• SET TASKS:
**A)** In the Spark cache vs persist notes, which method makes you state the storage level explicitly?
**B)** Please resume the Spark cache vs persist notes right after their last line.

:: SOURCE TEXT ::

# **Databricks spark Cache vs Persist**


cache and persist are two methods in Apache Spark that are used to persist (or cache) a DataFrame or RDD in memory or on disk for reusing it across multiple stages of a Spark application. Both methods are used to optimize the performance of iterative algorithms or multiple computations on the same dataset

*   Cache
    *   It is a more convenient and concise method for caching DataFrames. It is often used for quick caching without worrying about storage level details.
    *   It is used to store the data in memory across the working node.
    *   we only need to call it on a DataFrame or RDD without specifying storage level details. For **example: df.cache()**
    *   
*   Persist
    *    It offers more flexible as you can choose the storage level explicitly. This flexibility is valuable when you have specific requirements regarding memory usage, serialization, or disk storage.
    *    It give choice of storing
    *    Mechanism which gives an option to store the data either in-memory or in disc acrosss node
    *  The persist method requires you to explicitly provide a storage level, making the syntax slightly more verbose. For example: **df.persist(storageLevel="MEMORY_ONLY").**  

Both cache and persist can be followed by an unpersist to remove the DataFrame or RDD from the cache. The unpersist method removes the data from memory or disk, depending on the storage level used.

**Example -**\
df1= df.select()\
df2=df1.filter()\
df3=df2.withColumn()\
df4=df2.withColumn()

*  without cache or persist
    *  df2 is to be calculated again and again which is time and resource consuming.
*  with cache 
    *  we execute the transformation and save the result in the memoery or disk and fetch it when we needed it.
    *  Because of this e.g. df3 needed df2 so it will chech the dataframe in memeory and if found it will fecth the result from that. In this the resources and time to calculate the tranformation is saved as now we don't need to re compute df2 it again.
    *  but to increase the efficinecy of computation or to decrese exeution time we should't add all the intermediate result to the memory, because these is fixed computation memeory and thus there can be shortage of memory for the other computation, thus we should take care which data we are caching in memory.

### **Storage level provided by spark in Persist**
*   **MEMORY_ONLY**
    *   same as cache
    *   In this data is stored in deserialized form.

:::
:: EXTRACTED INFORMATION ::

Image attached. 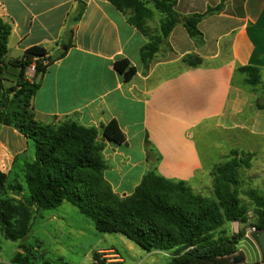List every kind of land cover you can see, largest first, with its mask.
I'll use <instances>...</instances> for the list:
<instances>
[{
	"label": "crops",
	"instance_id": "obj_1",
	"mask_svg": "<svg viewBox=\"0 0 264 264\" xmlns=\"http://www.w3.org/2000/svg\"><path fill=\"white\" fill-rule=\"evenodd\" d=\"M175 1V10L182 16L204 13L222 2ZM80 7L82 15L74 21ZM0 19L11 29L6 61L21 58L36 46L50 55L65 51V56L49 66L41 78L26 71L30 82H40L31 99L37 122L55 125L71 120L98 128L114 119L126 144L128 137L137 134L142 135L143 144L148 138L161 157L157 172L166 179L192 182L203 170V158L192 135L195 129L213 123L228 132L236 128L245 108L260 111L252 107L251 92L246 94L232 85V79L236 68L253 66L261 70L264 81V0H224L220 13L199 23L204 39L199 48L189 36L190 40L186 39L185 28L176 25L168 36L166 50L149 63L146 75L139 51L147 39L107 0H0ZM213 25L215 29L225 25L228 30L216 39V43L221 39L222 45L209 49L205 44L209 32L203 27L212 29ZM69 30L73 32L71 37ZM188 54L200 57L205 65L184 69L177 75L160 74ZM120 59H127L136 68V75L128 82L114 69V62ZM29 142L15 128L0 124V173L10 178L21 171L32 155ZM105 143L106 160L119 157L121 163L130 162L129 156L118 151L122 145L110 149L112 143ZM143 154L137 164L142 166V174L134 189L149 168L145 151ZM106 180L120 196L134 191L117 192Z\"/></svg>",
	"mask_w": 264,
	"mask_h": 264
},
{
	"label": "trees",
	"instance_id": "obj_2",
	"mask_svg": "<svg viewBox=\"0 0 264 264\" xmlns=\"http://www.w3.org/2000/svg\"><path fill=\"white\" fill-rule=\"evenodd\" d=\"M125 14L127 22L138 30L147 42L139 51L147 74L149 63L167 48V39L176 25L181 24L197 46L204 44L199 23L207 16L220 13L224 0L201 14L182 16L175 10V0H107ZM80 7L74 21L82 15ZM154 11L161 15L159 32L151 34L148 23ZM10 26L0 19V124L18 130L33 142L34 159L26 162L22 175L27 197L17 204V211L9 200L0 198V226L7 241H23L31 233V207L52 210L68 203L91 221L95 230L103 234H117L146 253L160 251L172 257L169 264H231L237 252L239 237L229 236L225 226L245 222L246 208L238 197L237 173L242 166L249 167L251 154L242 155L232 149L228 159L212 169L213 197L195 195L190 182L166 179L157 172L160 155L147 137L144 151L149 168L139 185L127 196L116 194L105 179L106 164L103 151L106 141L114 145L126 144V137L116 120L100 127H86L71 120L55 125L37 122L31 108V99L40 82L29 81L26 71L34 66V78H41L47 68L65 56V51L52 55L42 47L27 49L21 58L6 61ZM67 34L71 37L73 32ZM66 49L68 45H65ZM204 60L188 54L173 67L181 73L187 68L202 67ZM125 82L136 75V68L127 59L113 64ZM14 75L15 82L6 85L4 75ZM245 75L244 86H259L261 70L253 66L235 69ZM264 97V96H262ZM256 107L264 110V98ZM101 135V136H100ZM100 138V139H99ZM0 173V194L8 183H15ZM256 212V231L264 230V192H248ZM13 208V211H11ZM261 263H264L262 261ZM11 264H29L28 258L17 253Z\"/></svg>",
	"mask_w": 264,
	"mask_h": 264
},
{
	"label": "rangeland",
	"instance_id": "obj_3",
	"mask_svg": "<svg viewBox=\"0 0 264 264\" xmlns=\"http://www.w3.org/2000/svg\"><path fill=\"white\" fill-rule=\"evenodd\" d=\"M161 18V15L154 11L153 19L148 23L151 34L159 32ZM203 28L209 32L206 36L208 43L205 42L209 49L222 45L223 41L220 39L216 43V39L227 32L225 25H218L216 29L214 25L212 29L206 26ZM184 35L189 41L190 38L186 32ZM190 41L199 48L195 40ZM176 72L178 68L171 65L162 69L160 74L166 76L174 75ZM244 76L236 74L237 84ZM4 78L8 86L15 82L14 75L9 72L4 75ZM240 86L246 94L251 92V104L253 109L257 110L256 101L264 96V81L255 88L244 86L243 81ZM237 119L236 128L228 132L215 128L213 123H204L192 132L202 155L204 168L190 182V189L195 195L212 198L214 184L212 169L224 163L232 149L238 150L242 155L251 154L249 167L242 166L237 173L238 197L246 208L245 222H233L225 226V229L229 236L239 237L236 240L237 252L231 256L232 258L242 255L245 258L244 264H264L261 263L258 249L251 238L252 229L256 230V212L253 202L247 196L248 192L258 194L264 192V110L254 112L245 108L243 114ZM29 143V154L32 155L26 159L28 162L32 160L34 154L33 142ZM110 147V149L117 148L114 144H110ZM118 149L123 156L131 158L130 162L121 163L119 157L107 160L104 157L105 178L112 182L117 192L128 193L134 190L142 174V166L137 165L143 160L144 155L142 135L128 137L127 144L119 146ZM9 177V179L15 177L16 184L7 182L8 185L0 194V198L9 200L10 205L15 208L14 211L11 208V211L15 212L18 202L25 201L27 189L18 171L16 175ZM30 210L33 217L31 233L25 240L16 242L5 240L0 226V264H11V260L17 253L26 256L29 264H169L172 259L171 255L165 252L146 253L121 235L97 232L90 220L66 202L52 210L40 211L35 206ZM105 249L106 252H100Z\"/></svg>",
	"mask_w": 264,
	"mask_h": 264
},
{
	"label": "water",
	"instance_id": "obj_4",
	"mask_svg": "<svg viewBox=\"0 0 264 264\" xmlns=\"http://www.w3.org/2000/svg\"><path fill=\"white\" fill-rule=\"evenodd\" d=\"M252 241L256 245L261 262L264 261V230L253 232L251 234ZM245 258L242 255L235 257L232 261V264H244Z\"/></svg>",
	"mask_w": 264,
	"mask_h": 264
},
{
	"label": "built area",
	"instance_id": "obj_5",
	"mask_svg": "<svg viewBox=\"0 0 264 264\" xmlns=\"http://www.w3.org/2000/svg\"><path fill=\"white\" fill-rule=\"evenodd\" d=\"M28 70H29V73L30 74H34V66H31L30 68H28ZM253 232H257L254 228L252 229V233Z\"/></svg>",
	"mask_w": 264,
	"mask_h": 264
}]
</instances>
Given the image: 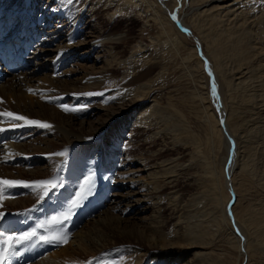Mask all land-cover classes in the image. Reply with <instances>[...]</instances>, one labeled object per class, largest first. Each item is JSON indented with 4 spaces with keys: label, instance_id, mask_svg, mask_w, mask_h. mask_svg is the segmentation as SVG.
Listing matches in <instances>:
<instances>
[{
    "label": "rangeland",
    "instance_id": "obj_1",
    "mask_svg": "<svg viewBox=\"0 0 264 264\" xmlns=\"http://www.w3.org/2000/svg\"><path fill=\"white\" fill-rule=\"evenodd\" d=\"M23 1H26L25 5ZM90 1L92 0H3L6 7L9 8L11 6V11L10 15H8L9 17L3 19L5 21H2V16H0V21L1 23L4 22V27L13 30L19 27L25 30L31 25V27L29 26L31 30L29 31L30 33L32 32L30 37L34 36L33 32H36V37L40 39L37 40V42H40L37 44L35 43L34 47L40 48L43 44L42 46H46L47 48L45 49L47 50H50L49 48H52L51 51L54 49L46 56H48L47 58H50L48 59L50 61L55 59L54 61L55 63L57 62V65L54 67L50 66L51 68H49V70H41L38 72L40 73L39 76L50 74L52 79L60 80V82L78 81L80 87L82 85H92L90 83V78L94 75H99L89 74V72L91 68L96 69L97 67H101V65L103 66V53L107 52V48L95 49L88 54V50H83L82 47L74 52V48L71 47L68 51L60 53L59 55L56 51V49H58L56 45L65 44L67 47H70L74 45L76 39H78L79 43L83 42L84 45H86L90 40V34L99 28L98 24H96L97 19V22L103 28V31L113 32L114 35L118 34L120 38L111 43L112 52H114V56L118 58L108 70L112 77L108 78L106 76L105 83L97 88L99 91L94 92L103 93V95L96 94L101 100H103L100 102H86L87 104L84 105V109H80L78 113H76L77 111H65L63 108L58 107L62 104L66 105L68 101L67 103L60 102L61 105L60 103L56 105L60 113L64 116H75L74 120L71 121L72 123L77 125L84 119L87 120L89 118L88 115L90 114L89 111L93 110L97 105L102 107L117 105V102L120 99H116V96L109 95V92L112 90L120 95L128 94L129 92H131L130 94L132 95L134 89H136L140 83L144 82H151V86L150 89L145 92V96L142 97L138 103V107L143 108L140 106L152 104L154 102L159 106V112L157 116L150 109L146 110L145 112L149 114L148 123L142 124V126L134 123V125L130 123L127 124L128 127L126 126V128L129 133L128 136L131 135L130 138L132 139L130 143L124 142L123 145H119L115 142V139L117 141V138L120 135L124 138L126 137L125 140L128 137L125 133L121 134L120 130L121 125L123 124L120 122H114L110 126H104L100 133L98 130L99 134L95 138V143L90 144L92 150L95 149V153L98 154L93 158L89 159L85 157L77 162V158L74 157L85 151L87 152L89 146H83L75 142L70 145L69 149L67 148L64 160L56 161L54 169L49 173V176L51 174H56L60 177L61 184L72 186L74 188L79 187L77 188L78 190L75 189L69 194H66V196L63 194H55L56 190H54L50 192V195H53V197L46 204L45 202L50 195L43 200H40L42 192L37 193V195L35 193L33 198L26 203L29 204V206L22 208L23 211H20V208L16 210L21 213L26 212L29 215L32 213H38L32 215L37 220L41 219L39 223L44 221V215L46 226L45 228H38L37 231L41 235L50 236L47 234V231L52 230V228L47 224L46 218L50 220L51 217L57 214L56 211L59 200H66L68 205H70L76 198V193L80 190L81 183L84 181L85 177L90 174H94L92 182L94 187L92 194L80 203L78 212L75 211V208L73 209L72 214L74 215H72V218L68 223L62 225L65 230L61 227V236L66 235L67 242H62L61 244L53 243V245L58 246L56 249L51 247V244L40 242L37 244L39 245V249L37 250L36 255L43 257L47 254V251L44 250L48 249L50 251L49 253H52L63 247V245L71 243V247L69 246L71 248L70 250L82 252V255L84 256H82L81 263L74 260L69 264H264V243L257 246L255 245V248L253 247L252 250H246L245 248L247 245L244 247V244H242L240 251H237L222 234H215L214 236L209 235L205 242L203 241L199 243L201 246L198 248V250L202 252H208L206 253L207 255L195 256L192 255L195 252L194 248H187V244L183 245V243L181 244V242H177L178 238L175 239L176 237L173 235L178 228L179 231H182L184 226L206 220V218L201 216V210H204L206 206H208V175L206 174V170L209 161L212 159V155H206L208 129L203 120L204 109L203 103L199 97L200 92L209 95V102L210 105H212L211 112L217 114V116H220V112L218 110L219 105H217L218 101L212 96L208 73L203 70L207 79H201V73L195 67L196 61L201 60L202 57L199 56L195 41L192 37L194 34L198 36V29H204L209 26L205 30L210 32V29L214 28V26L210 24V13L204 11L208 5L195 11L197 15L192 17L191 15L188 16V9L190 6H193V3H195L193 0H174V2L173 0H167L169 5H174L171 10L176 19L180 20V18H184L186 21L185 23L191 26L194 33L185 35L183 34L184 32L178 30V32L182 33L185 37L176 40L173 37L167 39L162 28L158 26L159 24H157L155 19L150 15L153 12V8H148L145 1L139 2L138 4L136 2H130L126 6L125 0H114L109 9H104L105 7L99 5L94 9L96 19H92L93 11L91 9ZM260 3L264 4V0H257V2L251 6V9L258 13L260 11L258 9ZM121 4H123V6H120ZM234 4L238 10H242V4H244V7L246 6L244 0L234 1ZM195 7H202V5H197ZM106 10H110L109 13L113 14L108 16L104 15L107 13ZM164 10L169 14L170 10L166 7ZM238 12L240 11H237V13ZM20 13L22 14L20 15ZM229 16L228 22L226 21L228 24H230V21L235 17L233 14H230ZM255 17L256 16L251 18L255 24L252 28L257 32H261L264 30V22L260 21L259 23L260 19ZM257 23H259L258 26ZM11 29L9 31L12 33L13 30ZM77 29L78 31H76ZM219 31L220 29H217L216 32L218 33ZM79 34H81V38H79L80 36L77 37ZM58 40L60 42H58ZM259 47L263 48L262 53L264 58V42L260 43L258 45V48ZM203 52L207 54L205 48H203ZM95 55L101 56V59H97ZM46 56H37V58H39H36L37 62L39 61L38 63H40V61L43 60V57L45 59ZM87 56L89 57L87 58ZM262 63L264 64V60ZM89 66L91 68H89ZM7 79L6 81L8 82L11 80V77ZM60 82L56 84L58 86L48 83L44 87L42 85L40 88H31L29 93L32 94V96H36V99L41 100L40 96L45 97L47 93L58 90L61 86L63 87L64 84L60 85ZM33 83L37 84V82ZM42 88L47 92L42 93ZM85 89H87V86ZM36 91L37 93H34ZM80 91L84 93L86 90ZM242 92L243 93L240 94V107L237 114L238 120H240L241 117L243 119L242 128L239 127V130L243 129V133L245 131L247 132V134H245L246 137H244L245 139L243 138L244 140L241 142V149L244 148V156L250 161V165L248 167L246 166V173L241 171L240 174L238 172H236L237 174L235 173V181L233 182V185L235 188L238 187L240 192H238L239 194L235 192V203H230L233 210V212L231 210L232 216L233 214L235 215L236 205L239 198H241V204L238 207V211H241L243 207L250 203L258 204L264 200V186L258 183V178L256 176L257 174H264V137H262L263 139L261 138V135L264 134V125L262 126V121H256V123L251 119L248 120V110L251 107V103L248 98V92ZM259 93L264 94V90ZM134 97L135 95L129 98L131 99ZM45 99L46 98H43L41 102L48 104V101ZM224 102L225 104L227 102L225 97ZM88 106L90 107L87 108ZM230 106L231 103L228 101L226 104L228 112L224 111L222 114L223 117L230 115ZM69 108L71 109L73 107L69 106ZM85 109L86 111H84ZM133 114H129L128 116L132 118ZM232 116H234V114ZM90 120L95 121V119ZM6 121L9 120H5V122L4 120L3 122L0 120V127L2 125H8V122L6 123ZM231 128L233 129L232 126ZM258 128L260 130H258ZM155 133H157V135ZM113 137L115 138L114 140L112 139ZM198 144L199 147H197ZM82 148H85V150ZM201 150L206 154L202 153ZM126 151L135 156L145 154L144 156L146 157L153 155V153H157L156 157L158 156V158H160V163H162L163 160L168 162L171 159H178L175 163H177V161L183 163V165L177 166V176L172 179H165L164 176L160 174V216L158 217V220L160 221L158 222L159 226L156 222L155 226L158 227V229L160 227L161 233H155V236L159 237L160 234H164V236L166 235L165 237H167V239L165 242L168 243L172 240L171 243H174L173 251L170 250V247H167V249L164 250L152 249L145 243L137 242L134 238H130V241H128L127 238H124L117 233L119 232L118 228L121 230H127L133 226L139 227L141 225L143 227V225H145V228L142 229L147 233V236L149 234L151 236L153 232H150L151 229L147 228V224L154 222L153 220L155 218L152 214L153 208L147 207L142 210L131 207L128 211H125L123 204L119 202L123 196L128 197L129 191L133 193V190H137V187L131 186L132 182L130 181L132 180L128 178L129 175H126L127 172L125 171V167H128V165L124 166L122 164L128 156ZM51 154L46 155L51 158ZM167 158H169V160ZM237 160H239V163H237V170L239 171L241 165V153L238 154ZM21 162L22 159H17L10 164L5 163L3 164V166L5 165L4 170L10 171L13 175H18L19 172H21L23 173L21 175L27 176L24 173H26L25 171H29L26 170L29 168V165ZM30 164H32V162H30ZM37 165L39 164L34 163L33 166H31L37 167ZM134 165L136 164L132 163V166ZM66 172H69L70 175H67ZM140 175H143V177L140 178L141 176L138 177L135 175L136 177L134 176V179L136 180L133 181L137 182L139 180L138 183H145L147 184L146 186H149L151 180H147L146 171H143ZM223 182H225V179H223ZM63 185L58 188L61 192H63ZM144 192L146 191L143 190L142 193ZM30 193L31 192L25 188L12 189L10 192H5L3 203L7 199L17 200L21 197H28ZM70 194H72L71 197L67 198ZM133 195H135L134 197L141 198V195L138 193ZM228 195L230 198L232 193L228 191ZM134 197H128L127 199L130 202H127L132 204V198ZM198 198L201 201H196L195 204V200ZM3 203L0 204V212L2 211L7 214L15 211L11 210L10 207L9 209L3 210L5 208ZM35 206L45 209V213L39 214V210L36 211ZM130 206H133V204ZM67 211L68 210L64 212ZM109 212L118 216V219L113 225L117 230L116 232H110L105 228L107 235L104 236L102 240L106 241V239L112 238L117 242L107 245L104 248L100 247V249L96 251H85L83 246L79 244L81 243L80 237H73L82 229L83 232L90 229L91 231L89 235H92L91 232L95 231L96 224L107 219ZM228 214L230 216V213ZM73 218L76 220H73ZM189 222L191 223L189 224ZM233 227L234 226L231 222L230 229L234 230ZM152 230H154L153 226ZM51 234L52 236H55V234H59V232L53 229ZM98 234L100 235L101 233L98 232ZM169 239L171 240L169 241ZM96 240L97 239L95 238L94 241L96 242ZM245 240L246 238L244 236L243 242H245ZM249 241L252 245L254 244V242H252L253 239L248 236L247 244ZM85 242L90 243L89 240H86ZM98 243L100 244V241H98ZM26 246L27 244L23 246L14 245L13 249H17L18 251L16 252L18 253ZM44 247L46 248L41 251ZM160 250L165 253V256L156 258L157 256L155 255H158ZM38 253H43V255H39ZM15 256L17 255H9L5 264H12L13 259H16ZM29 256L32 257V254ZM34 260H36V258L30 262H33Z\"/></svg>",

:::

• RESPONSES TO THE TASKS:
**A)** The persist method.

**B)**
*   **MEMORY_ONLY_SER**
    *   persisting the RDD in a serialized (binary) form helps to reduce the size of the RDD, thus making space for more RDD to be persisted in the cache memoey, it is space efficient but not time efficient.
*   **MEMORY_AND_DISK**
    *   Stores partitions on disk which do not fit in memeory.
*   **MEMORY_AND _DISK_SER**
    *   Same as "Meomory and disk" but in serialized form
*   **DISK_ONLY**
    *   persists data only in disk, which would required network input and output operation thus time consuming. Still better performance than re-computation each time through DAG.
*   same as above  but create replication in other nodes. so if any failure of node, still data is accessible through another node.
    *   **DISK_ONLY_2**
    *   **MEMORY_AND_DISK_2**
    *   **MEMORY_ONLY_2**
    *  **MEMORY_AND_DISL_SER_2**
    *  **MEMORY_ONLY_SER_2**
   

**Reason why serialized data takes less memory than de serialized data**

When you serialize data, you convert the in-memory representation of objects or data structures into a format that can be easily stored or transmitted, such as a byte stream or a text format like JSON or XML. The serialization process typically removes unnecessary information and organizes the data in a more compact form. This reduction in size is one of the reasons why serialized data can take less space than the original in-memory representation.

*   For example, a complex object with various attributes and relationships might be serialized into a simple JSON or binary format where only essential information is included.
*   Some serialization formats or libraries include compression techniques to further reduce the size of the serialized data
*   During serialization, certain metadata or non-essential information may be stripped away
*   Serialization may omit default values for attributes since these can be assumed when deserializing the data. This can result in smaller serialized representations.
*   Depending on the serialization method or format used, there might be a degree of lossy compression involved, especially in image or audio data serialization.

The degree of space reduction during serialization can vary depending on the specific serialization format, the data being serialized, and the serialization library or tool used.

**Note -**
*   while serialized data may be smaller for storage or transmission, there is typically some overhead involved in deserialization to reconstruct the original in-memory representation.
*   To read the data we need to deserialized the data.
  

In [None]:
import findspark
findspark.init()

In [None]:
from pyspark.sql import SparkSession

In [None]:
spark=SparkSession.builder.config("spark.driver.host","localhost").getOrCreate()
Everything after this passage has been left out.